84 Charing Cross Road. By Helene Hanff. 84 Charing Cross Road is a series of letters charting the twenty-year correspondence between a would-be playwright in NY and Frank Doel, a London antiquarian bookseller. From such a modest premise, Helene Hanff has created something with an almost unique charm which continues to endure.
The Beast Must Die. By Nicholas Blake. “June 20 1937. I’m going to kill a man. I don’t know his name, I don’t know where he lives, I have no idea what he looks like – but I am going to find him, and kill him.” Frank Cairnes, a popular detective writer who now embarks on a real-life crime of his own, determined to hunt down the runaway motorist who killed his small son Martin.
The First Men in the Moon. By H.G Wells. Mr. Bedford is an English businessman with many financial problems. He is working on a play to bring in some money. He rents a small countryside house to get some peace while writing the play. However, every day a scientist passes by his house, making odd noises. After two weeks Bedford questions the scientist, Dr. Cavor, about his odd behaviour. It turns out that Cavor is developing a new material, cavorite, which is supposed to shield off gravity. As they discover when some is prematurely produced, cavorite shields the air above from Earth’s gravity, making that air weightless, and then shoots off into outer space by the pressure of the air below. Bedford tells Cavor of the financial possibilities of this. Cavorite is later used to build a small spherical spaceship, which they use to travel to and land on the Moon.
A Canticle for Leibowitz. By Walter Miller Jr. The atomic Flame Deluge was over. The earth was dead. All knowledge was gone. In a hellish, barren desert, a humble monk unearth a fragile link to a twentieth century civilization. A hand-written document from the Blessed Saint Leibowitz reads: Pound pastrami, can kraut, six bagels – bring home for Emma.
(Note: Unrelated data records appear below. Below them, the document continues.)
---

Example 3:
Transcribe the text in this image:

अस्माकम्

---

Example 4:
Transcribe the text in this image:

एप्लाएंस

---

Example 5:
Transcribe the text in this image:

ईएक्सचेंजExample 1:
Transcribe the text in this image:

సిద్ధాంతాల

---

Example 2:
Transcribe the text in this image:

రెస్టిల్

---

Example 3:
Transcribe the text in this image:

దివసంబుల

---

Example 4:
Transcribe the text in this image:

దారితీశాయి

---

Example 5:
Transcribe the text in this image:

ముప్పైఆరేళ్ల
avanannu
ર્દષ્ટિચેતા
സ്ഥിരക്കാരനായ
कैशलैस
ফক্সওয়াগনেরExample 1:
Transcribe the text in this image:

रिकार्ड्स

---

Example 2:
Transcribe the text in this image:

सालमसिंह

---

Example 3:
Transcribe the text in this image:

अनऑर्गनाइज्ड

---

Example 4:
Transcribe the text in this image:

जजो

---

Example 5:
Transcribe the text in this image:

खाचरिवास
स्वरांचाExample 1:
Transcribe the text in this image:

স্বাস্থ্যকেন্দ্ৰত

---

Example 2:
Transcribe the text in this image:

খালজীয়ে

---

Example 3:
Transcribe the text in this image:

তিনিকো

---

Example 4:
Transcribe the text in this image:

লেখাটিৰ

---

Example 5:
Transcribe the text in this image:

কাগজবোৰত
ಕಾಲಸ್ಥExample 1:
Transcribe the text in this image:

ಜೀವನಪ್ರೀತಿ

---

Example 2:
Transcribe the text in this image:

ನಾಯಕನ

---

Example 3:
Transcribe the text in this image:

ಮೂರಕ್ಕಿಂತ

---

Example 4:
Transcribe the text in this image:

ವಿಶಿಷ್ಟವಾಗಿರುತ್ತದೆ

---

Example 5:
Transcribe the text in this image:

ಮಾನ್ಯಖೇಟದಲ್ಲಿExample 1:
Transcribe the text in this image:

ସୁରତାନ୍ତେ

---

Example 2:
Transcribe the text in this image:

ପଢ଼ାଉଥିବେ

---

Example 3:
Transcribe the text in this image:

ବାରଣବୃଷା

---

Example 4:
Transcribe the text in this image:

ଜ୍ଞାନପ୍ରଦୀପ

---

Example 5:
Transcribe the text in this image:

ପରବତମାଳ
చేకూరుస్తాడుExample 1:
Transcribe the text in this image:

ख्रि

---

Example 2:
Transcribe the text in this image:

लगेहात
The Last of the Mohicans. By James Fenimore Cooper. The Last of the Mohicans takes place in 1757 during the French and Indian War and recounts the story of a an unarmed massacre, the kidnapping of two sisters, and their rescue by Hawk-eye and his two Mohican friends Uncas and Chingachook. The novel was quite popular when published (1826) and is still a staple in most American Literature courses.